## PROBLEM STATEMENT
The records that follow are to be reproduced exactly. Any pictures in them are left out.

[Stored data entries]
=== Section Start ===

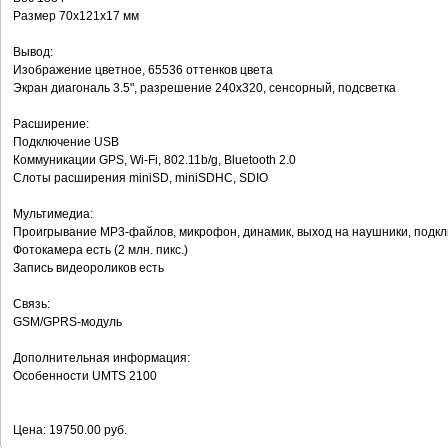
Размер 70x121x17 мм
Вывод:
Изображение цветное, 65536 оттенков цвета
Экран диагональ 3.5", разрешение 240x320, сенсорный, подсветка
Расширение:
Подключение USB
Коммуникации GPS, Wi-Fi, 802.11b/g, Bluetooth 2.0
Слоты расширения miniSD, miniSDHC, SDIO
Мультимедиа:
Проигрывание MP3-файлов, микрофон, динамик, выход на наушники, подк
Фотокамера есть (2 млн. пикс.)
Запись видеороликов есть
Связь:
GSM/GPRS-модуль
Дополнительная информация:
Особенности UMTS 2100
Цена: 19750.00 руб.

=== Section End ===

## RESPONSE AREA
Размер 70x121x17 мм
Вывод:
Изображение цветное, 65536 оттенков цвета
Экран диагональ 3.5", разрешение 240x320, сенсорный, подсветка
Расширение:
Подключение USB
Коммуникации GPS, Wi-Fi, 802.11b/g, Bluetooth 2.0
Слоты расширения miniSD, miniSDHC, SDIO
Мультимедиа:
Проигрывание MP3-файлов, микрофон, динамик, выход на наушники, подк
Фотокамера есть (2 млн. пикс.)
Запись видеороликов есть
Связь:
GSM/GPRS-модуль
Дополнительная информация:
Особенности UMTS 2100
Цена: 19750.00 руб.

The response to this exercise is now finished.